Kochi Tuskers Kerala have appealed against the Bombay High Court's decision to reject their case to restrain the BCCI from cashing its bank guarantee of 156 crore rupees

Tariq Engineer
21-Sep-2011
Kochi's owners are trying to keep their team in the IPL  •  AFP

Kochi's owners are trying to keep their team in the IPL  •  AFP

Kochi Tuskers Kerala have appealed against the Bombay High Court's decision to reject their case to restrain the BCCI from cashing its bank guarantee of 156 crore rupees. The franchise's case was denied by a single bench of Justice SF Vajifdar on Wednesday and a new hearing before a division bench of the court has been set for Thursday morning, a Kochi official told ESPNcricinfo.
"There is a hearing at 11 am tomorrow before a division bench," Mukesh Patel, managing director, Parinee Developers Pvt Ltd, and one of the owners of the team, said.
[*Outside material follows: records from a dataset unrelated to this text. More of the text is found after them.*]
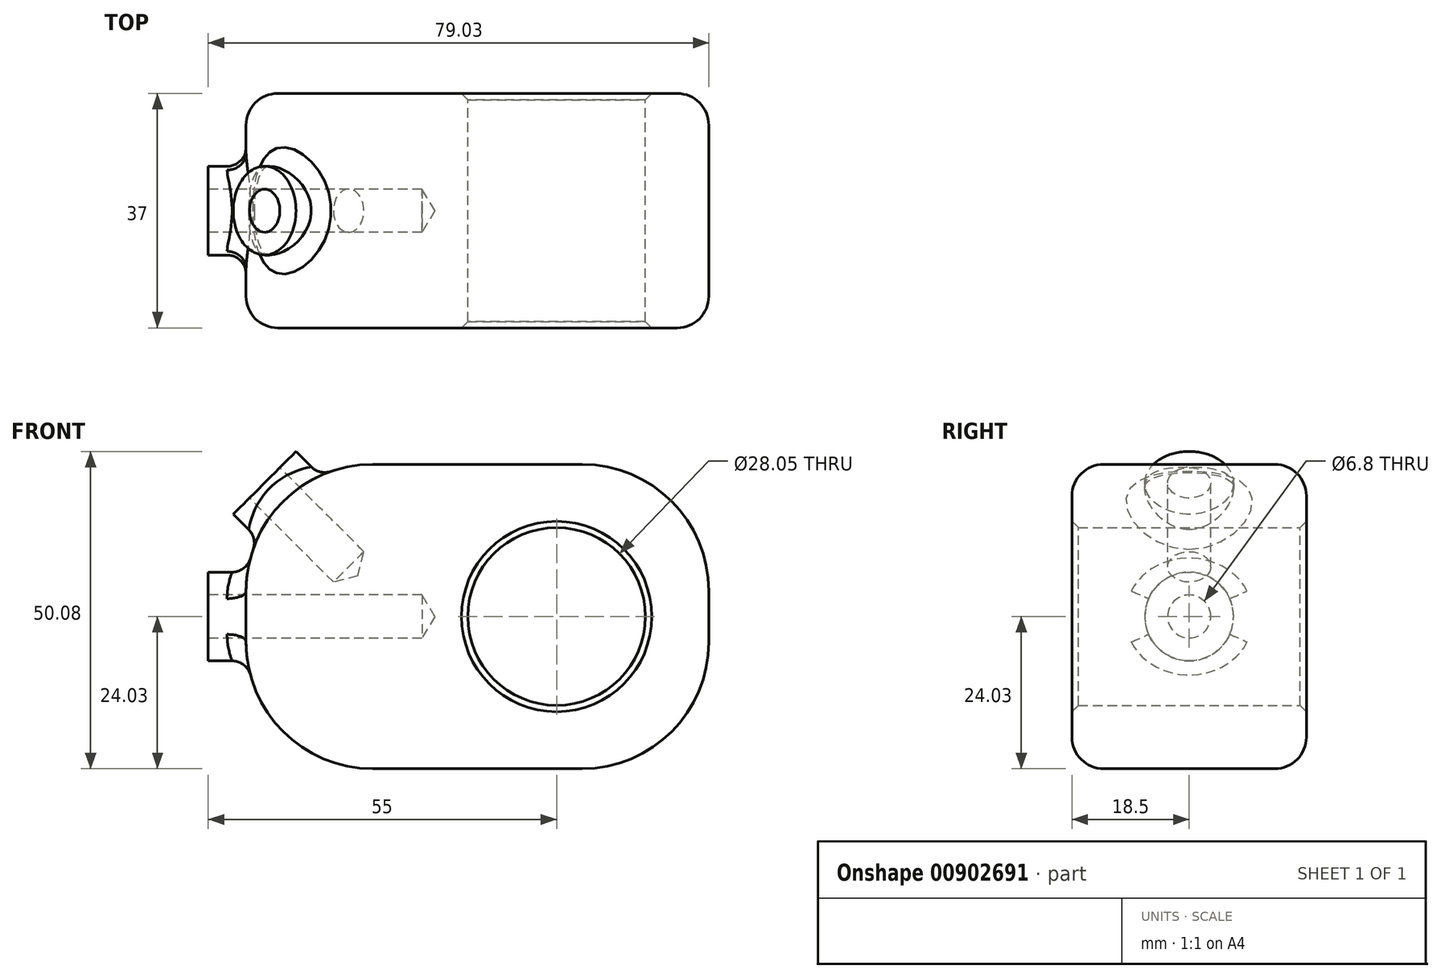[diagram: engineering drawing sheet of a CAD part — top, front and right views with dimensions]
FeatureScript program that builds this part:
annotation { "Feature Type Name" : "Feature", "Feature Type Description" : "" }
export const myFeature = defineFeature(function(context is Context, id is Id, definition is map)
    precondition{}
    {
        {
            var Q0;
            Q0=qCreatedBy(makeId("Front.planeOp"),FACE);
            var sketch = newSketch(context, id + "F0", { "sketchPlane" : qUnion([Q0])});
            skCircle(sketch, "E0", {"center": v(0, 0) * mm, "radius": 14.03 * mm});
            skLineSegment(sketch, "E1.bottom", {"start": v(-29.03, -24.03) * mm, "end": v(4.03, -24.03) * mm});
            skLineSegment(sketch, "E1.top", {"start": v(-29.03, 24.02) * mm, "end": v(4.02, 24.02) * mm});
            skLineSegment(sketch, "E1.left", {"start": v(-49.03, -4.03) * mm, "end": v(-49.03, 4.02) * mm});
            skLineSegment(sketch, "E1.right", {"start": v(24.03, -4.02) * mm, "end": v(24.03, 4.03) * mm});
            skLineSegment(sketch, "E2", {"start": v(0, 24.03) * mm, "end": v(0, -24.03) * mm, "construction": true});
            skPoint(sketch, "E3.visualSharp", {"position": v(-49.03, 24.03) * mm});
            skArc(sketch, "E3.filletArc", {"start": v(-29.03, 24.03) * mm, "mid": v(-43.17, 18.17) * mm, "end": v(-49.03, 4.02) * mm});
            skPoint(sketch, "E4.visualSharp", {"position": v(24.02, 24.02) * mm});
            skArc(sketch, "E4.filletArc", {"start": v(24.02, 4.03) * mm, "mid": v(18.17, 18.17) * mm, "end": v(4.03, 24.02) * mm});
            skPoint(sketch, "E5.visualSharp", {"position": v(-49.02, -24.03) * mm});
            skArc(sketch, "E5.filletArc", {"start": v(-49.02, -4.03) * mm, "mid": v(-43.17, -18.17) * mm, "end": v(-29.03, -24.03) * mm});
            skPoint(sketch, "E6.visualSharp", {"position": v(24.03, -24.03) * mm});
            skArc(sketch, "E6.filletArc", {"start": v(4.03, -24.03) * mm, "mid": v(18.17, -18.17) * mm, "end": v(24.03, -4.02) * mm});
            skSolve(sketch);
        }
        {
            var Q0;
            Q0=makeQuery(id+"F0.imprint","IMPRINT",FACE,{"disambiguationData":[TD([[makeQuery(id+"F0.imprint","IMPRINT",EDGE,{"derivedFrom":sQuery(id+"F0.wireOp",EDGE,"E0")}),-1.0]])]});
            extrude(context, id + "F1", {"entities" : qUnion([Q0]), "depth" : 37 / 2 * mm, "offsetDistance" : 25 * mm, "hasSecondDirection" : true, "secondDirectionOppositeDirection" : true, "secondDirectionDepth" : 18.5 * mm});
        }
        {
            var Q0;
            Q0=qCreatedBy(makeId("Right.planeOp"),FACE);
            cPlane(context, id + "F2", {"entities" : qUnion([Q0]), "cplaneType" : CPlaneType.OFFSET, "offset" : 25 * mm, "oppositeDirection" : true, "width" : 150 * mm, "height" : 150 * mm});
        }
        {
            var Q0;
            Q0=qCreatedBy(id+"F2.planeOp",FACE);
            var sketch = newSketch(context, id + "F3", { "sketchPlane" : qUnion([Q0])});
            skCircle(sketch, "E7", {"center": v(0, 0) * mm, "radius": 7 * mm});
            skSolve(sketch);
        }
        {
            var Q0;
            Q0 = qSketchRegion(id + "F3", true);
            extrude(context, id + "F4", {"entities" : qUnion([Q0]), "operationType" : NewBodyOperationType.ADD, "oppositeDirection" : true, "depth" : 30 * mm, "offsetDistance" : 25 * mm});
        }
        {
            var Q0;
            Q0=makeQuery(id+"F4.opExtrude","CAP_FACE",FACE,{"disambiguationData":[OSD([sQuery(id+"F3.wireOp",EDGE,"E7")])],"isStart":false});
            var sketch = newSketch(context, id + "F5", { "sketchPlane" : qUnion([Q0])});
            skPoint(sketch, "E8", {"position": v(0, 0) * mm});
            skSolve(sketch);
        }
        {
            var Q0;
            Q0=sQuery(id+"F5.wireOp",VERTEX,"E8");
            var Q1;
            Q1=makeQuery(id+"F1.opExtrude","SWEPT_BODY",BODY,{"disambiguationData":[OSD([sQuery(id+"F0.wireOp",EDGE,"E0"),sQuery(id+"F0.wireOp",EDGE,"E1.bottom"),sQuery(id+"F0.wireOp",EDGE,"E1.top"),sQuery(id+"F0.wireOp",EDGE,"E1.left"),sQuery(id+"F0.wireOp",EDGE,"E1.right"),sQuery(id+"F0.wireOp",EDGE,"E3.filletArc"),sQuery(id+"F0.wireOp",EDGE,"E4.filletArc"),sQuery(id+"F0.wireOp",EDGE,"E5.filletArc"),sQuery(id+"F0.wireOp",EDGE,"E6.filletArc")])]});
            hole(context, id + "F6", {"style" : HoleStyle.SIMPLE, "endStyle" : HoleEndStyle.BLIND, "standardTappedOrClearance" : lookupTablePath({ "standard" : "ISO", "fit" : "Normal", "engagement" : "75%", "pitch" : "1.25 mm", "size" : "M8", "type" : "Tapped" }), "standardBlindInLast" : lookupTablePath({ "fit" : "Normal", "standard" : "ISO", "engagement" : "75%", "pitch" : "1.25 mm", "size" : "M8", "type" : "Tapped" }), "holeDiameter" : 6.8 * mm, "majorDiameter" : 8 * mm, "showTappedDepth" : true, "holeDepth" : 33.75 * mm, "isTappedThrough" : true, "tappedDepth" : 30 * mm, "tapClearance" : 3, "locations" : qUnion([Q0]), "scope" : qUnion([Q1])});
        }
        {
            var Q0;
            Q0=makeQuery(id+"F1.opExtrude","CAP_EDGE",EDGE,{"disambiguationData":[OSD([sQuery(id+"F0.wireOp",EDGE,"E1.top")])],"isStart":false});
            var Q1;
            Q1=makeQuery(id+"F1.opExtrude","CAP_EDGE",EDGE,{"disambiguationData":[OSD([sQuery(id+"F0.wireOp",EDGE,"E1.top")])],"isStart":true});
            fillet(context, id + "F7", {"entities" : qUnion([Q0, Q1]), "radius" : 5 * mm, "tangentPropagation" : true, "allowEdgeOverflow" : false});
        }
        {
            var Q0;
            Q0=makeQuery(id+"F1.opExtrude","CAP_EDGE",EDGE,{"disambiguationData":[OSD([sQuery(id+"F0.wireOp",EDGE,"E0")])],"isStart":false});
            var Q1;
            Q1=makeQuery(id+"F1.opExtrude","CAP_EDGE",EDGE,{"disambiguationData":[OSD([sQuery(id+"F0.wireOp",EDGE,"E0")])],"isStart":true});
            chamfer(context, id + "F8", {"entities" : qUnion([Q0, Q1]), "width" : 1 * mm, "tangentPropagation" : true});
        }
        {
            var Q0;
            Q0=makeQuery(id+"F1.opExtrude","SWEPT_EDGE",EDGE,{"disambiguationData":[OSD([sQuery(id+"F0.wireOp",EDGE,"E1.top"),sQuery(id+"F0.wireOp",EDGE,"E3.filletArc")])]});
            cPlane(context, id + "F9", {"entities" : qUnion([Q0]), "cplaneType" : CPlaneType.LINE_ANGLE, "offset" : 25 * mm, "angle" : 45 * degree, "oppositeDirection" : true, "width" : 150 * mm, "height" : 150 * mm});
        }
        {
            var Q0;
            Q0=qCreatedBy(id+"F9.planeOp",FACE);
            var sketch = newSketch(context, id + "F10", { "sketchPlane" : qUnion([Q0])});
            skLineSegment(sketch, "E9", {"start": v(0, -3.54) * mm, "end": v(0, -31.82) * mm, "construction": true});
            skCircle(sketch, "E10", {"center": v(0, -17.68) * mm, "radius": 7 * mm});
            skSolve(sketch);
        }
        {
            var Q0;
            Q0 = qSketchRegion(id + "F10", true);
            var Q1;
            Q1=sQuery(id+"F10.wireOp",EDGE,"E10");
            extrude(context, id + "F11", {"entities" : qUnion([Q0]), "operationType" : NewBodyOperationType.ADD, "surfaceEntities" : qUnion([Q1]), "depth" : 10 * mm, "offsetDistance" : 25 * mm});
        }
        {
            var Q0;
            Q0=makeQuery(id+"F11.opExtrude","CAP_FACE",FACE,{"disambiguationData":[OSD([sQuery(id+"F10.wireOp",EDGE,"E10")])],"isStart":false});
            var sketch = newSketch(context, id + "F12", { "sketchPlane" : qUnion([Q0])});
            skPoint(sketch, "E11", {"position": v(0, -17.68) * mm});
            skSolve(sketch);
        }
        {
            var Q0;
            Q0=sQuery(id+"F12.wireOp",VERTEX,"E11");
            var Q1;
            Q1=makeQuery(id+"F1.opExtrude","SWEPT_BODY",BODY,{"disambiguationData":[OSD([sQuery(id+"F0.wireOp",EDGE,"E0"),sQuery(id+"F0.wireOp",EDGE,"E1.bottom"),sQuery(id+"F0.wireOp",EDGE,"E1.top"),sQuery(id+"F0.wireOp",EDGE,"E1.left"),sQuery(id+"F0.wireOp",EDGE,"E1.right"),sQuery(id+"F0.wireOp",EDGE,"E3.filletArc"),sQuery(id+"F0.wireOp",EDGE,"E4.filletArc"),sQuery(id+"F0.wireOp",EDGE,"E5.filletArc"),sQuery(id+"F0.wireOp",EDGE,"E6.filletArc")])]});
            hole(context, id + "F13", {"style" : HoleStyle.SIMPLE, "endStyle" : HoleEndStyle.BLIND, "standardTappedOrClearance" : lookupTablePath({ "standard" : "ISO", "fit" : "Normal", "engagement" : "75%", "pitch" : "1.25 mm", "size" : "M8", "type" : "Tapped" }), "standardBlindInLast" : lookupTablePath({ "fit" : "Normal", "standard" : "ISO", "engagement" : "75%", "pitch" : "1.25 mm", "size" : "M8", "type" : "Tapped" }), "holeDiameter" : 6.8 * mm, "majorDiameter" : 8 * mm, "showTappedDepth" : true, "holeDepth" : 18.75 * mm, "isTappedThrough" : true, "tappedDepth" : 15 * mm, "tapClearance" : 3, "locations" : qUnion([Q0]), "scope" : qUnion([Q1])});
        }
        {
            var Q0;
            Q0=makeQuery(id+"F11.boolean.opBoolean","INTERSECT",EDGE,{"derivedFrom":[makeQuery(id+"F1.opExtrude","SWEPT_FACE",FACE,{"disambiguationData":[OSD([sQuery(id+"F0.wireOp",EDGE,"E3.filletArc")])]}),makeQuery(id+"F11.opExtrude","SWEPT_FACE",FACE,{"disambiguationData":[OSD([sQuery(id+"F10.wireOp",EDGE,"E10")])]})]});
            var Q1;
            Q1=makeQuery(id+"F4.boolean.opBoolean","INTERSECT",EDGE,{"disambiguationData":[OD(1.0)],"derivedFrom":[makeQuery(id+"F1.opExtrude","SWEPT_FACE",FACE,{"disambiguationData":[OSD([sQuery(id+"F0.wireOp",EDGE,"E1.left")])]}),makeQuery(id+"F4.opExtrude","SWEPT_FACE",FACE,{"disambiguationData":[OSD([sQuery(id+"F3.wireOp",EDGE,"E7")])]})]});
            fillet(context, id + "F14", {"entities" : qUnion([Q0, Q1]), "radius" : 3 * mm, "tangentPropagation" : true, "allowEdgeOverflow" : false});
        }
    });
Kochi is also seeking a stay on the board's decision to terminate the franchise and wants the court to refer the dispute to an arbitrator under the arbitration clause in their franchise agreement.
Kochi is the third franchise to be expelled from the league over the last 12 months by the BCCI. Last year Rajasthan Royals and Kings XI Punjab, the two franchises that were terminated in October 2010, not only succeeded in having their cases referred to an arbitrator, but the court also returned them to the league and allowed them to compete in the IPL 2011.
The BCCI had axed Kochi from the IPL for breaching its terms of agreement, the new board president N Srinivasan said, after the annual general meeting in Mumbai on September 19. The trigger for the decision was the franchise's inability to furnish a new bank guarantee for 2011. It is understood that the deadline for Kochi to submit the bank guarantee was March 26, 2011. Therefore the BCCI felt it had every right to terminate the contract once the franchise had failed to produce it.
Patel, however, denied that the franchise owed the board any money. "The BCCI notice is wrong, prima facie," he said. "We have never defaulted. The BCCI will be paying us 12 to 15 crore rupees ($2.5 million to $3.13 million) next month as a part of our central revenue."
The franchise's dispute centres on the BCCI's decision to reduce the number of IPL games from 94 to 74. "The number of games in Tender Document was 94; they then reduced it to 74 but did not reduce the franchise fees."
Srinivasan, however, had said that the decision to remove Kochi from the league was final and termed their alleged transgression an "irremediable breach".